Rewrite the lines below, changing each "common name" to "vernacular name" and keeping every other word as it is.

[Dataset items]
-*-*-

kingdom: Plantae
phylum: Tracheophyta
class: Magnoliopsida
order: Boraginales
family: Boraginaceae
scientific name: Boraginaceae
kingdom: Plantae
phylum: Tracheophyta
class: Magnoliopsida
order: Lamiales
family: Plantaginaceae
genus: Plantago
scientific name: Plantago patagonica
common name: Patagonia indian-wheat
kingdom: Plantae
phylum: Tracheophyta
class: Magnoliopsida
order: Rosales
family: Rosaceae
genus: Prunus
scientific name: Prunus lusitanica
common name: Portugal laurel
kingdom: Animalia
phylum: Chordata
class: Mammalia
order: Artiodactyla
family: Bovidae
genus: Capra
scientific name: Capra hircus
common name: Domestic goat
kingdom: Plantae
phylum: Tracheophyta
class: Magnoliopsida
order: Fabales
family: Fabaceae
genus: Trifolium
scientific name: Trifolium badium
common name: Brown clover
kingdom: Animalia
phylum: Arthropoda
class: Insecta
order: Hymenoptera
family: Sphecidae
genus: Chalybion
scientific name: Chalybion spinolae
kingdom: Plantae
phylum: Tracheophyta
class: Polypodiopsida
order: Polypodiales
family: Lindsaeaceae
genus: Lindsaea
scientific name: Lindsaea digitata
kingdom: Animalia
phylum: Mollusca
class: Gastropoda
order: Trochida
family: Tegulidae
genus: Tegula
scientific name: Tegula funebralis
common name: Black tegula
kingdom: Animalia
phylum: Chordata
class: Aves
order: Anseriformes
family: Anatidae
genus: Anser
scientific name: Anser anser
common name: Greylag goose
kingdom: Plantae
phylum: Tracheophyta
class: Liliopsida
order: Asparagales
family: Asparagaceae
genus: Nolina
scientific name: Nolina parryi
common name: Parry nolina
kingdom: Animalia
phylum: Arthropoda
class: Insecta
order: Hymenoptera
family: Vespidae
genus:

-*-*-

- **Task output**
kingdom: Plantae
phylum: Tracheophyta
class: Magnoliopsida
order: Boraginales
family: Boraginaceae
scientific name: Boraginaceae
kingdom: Plantae
phylum: Tracheophyta
class: Magnoliopsida
order: Lamiales
family: Plantaginaceae
genus: Plantago
scientific name: Plantago patagonica
vernacular name: Patagonia indian-wheat
kingdom: Plantae
phylum: Tracheophyta
class: Magnoliopsida
order: Rosales
family: Rosaceae
genus: Prunus
scientific name: Prunus lusitanica
vernacular name: Portugal laurel
kingdom: Animalia
phylum: Chordata
class: Mammalia
order: Artiodactyla
family: Bovidae
genus: Capra
scientific name: Capra hircus
vernacular name: Domestic goat
kingdom: Plantae
phylum: Tracheophyta
class: Magnoliopsida
order: Fabales
family: Fabaceae
genus: Trifolium
scientific name: Trifolium badium
vernacular name: Brown clover
kingdom: Animalia
phylum: Arthropoda
class: Insecta
order: Hymenoptera
family: Sphecidae
genus: Chalybion
scientific name: Chalybion spinolae
kingdom: Plantae
phylum: Tracheophyta
class: Polypodiopsida
order: Polypodiales
family: Lindsaeaceae
genus: Lindsaea
scientific name: Lindsaea digitata
kingdom: Animalia
phylum: Mollusca
class: Gastropoda
order: Trochida
family: Tegulidae
genus: Tegula
scientific name: Tegula funebralis
vernacular name: Black tegula
kingdom: Animalia
phylum: Chordata
class: Aves
order: Anseriformes
family: Anatidae
genus: Anser
scientific name: Anser anser
vernacular name: Greylag goose
kingdom: Plantae
phylum: Tracheophyta
class: Liliopsida
order: Asparagales
family: Asparagaceae
genus: Nolina
scientific name: Nolina parryi
vernacular name: Parry nolina
kingdom: Animalia
phylum: Arthropoda
class: Insecta
order: Hymenoptera
family: Vespidae
genus:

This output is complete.